Photo by Chloe Scheffe
Chuck Klosterman uses words like abject, schism and ungulate. I sulkily admit I had to look up their meanings. Reading a half hour of Chuck Klosterman's disquisitional essays in A Decade Of Curious People and Dangerous Ideas is mind-blowing on this level. I assume a well-thumbed thesaurus is always with him; but I have no proof beyond his particular, intellectual and varied, speech staccato peppering all his work. I'm in awe, but not in love.I'm alone in my lovelessness - there are those who are head over heels: two friends of mine are crushing on Chuck because, as Lauren Salazar from Daily Intel put it, he's got a 'nerdy hotness' about him that makes you sympathize with his wistful fictional characters (he says that "No one ever has sex in his books because he identifies more with people being rejected") and quirky personal real-life stories.

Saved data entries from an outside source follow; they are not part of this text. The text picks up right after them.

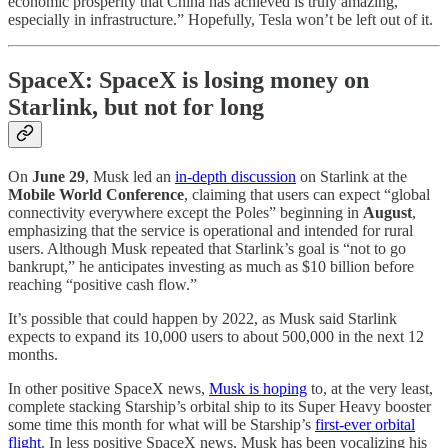
economic prosperity that China has achieved is truly amazing,
especially in infrastructure.” Hopefully, Tesla won’t be left out of it.
SpaceX: SpaceX is losing money on
Starlink, but not for long
On
June 29
, Musk led an
in-depth discussion
on Starlink at the
Mobile World Conference
, claiming that users can expect “global
connectivity everywhere except the Poles” beginning in
August
,
emphasizing that the service is operational and intended for rural
users. Although Musk repeated that Starlink’s goal is “not to go
bankrupt,” he anticipates investing as much as $10 billion before
reaching “positive cash flow.”
It’s possible that could happen by 2022, as Musk said Starlink
expects to expand its 10,000 users to about 500,000 in the next 12
months.
In other positive SpaceX news,
Musk is hoping
to, at the very least,
complete stacking Starship’s orbital ship to its Super Heavy booster
some time this month for what will be Starship’s
first-ever orbital
flight
. In less positive SpaceX news, Musk has been vocalizing his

Just select a piece from Sex, Drugs and Cocoa Puffs, a running commentary on pop culture and its icons - an extension of his comprehensive work - and you'll find a man colored by hilarious juvenile tales and a keen awareness of how to translate what happens around him into a contextualized concept.
Although Chuck states that no one can really write an objective piece because it's based on the author's "subjective objectivity," he nevertheless strikes a chord with partakers of pop culture; I think that chord is a collective sense of cynism. In his own words, "I think there's an element of cynicism in my writing, but I'm an optimistic cynic."